Мы поехали говеть в Петербург. В 8 часов была утреня в гостиной и вечером тоже, я была в восторге от пения придворных певчих. В день причастия имп<ератрица> Мария Федоровна приехала. Государь хотел ей сделать приятное, пригласил Криницкого, ее духовника, служить обедню, а дьякона выбрал Возерского, которого он любил. Он служил прекрасно и с благоговением. Криницкий его терпеть не мог и объявил Модену, что не будет с ним служить. Моден кричал и сердился: "Ces canailles de prêtres russes, ils ne pensent qu'à l'argent {Эти канальи, русские попы!

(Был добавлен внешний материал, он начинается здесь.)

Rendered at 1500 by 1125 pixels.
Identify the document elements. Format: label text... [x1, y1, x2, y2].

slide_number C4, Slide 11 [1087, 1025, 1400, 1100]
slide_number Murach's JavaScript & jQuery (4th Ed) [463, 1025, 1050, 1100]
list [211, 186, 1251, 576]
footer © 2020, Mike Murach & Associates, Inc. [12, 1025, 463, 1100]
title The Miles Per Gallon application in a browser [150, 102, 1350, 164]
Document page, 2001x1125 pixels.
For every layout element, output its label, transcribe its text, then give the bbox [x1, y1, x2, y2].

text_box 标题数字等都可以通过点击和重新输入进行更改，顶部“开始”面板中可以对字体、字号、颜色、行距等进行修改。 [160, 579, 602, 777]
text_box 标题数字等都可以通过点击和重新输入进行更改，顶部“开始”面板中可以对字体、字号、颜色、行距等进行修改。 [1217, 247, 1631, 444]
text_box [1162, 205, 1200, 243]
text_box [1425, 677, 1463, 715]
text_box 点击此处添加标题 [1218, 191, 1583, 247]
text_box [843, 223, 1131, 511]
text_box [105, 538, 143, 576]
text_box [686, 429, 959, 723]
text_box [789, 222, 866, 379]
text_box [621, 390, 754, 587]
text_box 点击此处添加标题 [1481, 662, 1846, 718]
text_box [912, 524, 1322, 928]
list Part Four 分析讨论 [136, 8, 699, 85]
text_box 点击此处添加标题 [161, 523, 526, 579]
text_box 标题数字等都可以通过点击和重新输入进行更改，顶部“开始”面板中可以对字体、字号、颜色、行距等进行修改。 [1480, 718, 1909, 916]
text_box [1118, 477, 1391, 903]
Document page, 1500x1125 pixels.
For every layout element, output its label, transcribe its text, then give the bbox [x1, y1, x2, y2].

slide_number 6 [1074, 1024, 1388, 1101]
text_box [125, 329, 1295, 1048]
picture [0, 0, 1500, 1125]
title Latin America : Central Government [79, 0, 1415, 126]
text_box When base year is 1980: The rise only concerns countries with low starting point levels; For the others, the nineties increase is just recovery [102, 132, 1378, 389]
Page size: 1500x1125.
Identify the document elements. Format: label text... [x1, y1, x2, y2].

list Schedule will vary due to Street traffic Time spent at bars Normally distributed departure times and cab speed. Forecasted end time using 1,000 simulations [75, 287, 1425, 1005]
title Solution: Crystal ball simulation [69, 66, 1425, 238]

Они думают только о деньгах.}". Наконец, уломили Криницкого. "Вкусите и видите" пели по нотам Сарти (Сарти приехал при Елизавете Петровне, он советовал пустить Бортнянского и Березовского в Италию, петь в Неаполе).
Пока начальником III отделения был добрый граф Бенкендорф, сибирякам и ссыльным были большие льготы -- но когда его заменил граф Орлов, дела приняли другой оборот и даже весьма неприятный.
Государь на руках поднес к чаше Александра Ник<олаевича>, а других поднял; Мария Федоровна все время стояла, но Александра Федоровна сидела, спросила меня: "Pourquoi pleurez-vous?" -- ")е trouve si touchant que l'Empereur pope communie les enfants" {Почему вы плачете? -- Я нахожу столь трогательным, что император как поп причащает детей.}. Затем приобщалась Мария Федоровна, затем молодая императрица, потом государь, затем Софья Моден и я, потом все те, которые были около царской фамилии 14 декабря, даже конюхи.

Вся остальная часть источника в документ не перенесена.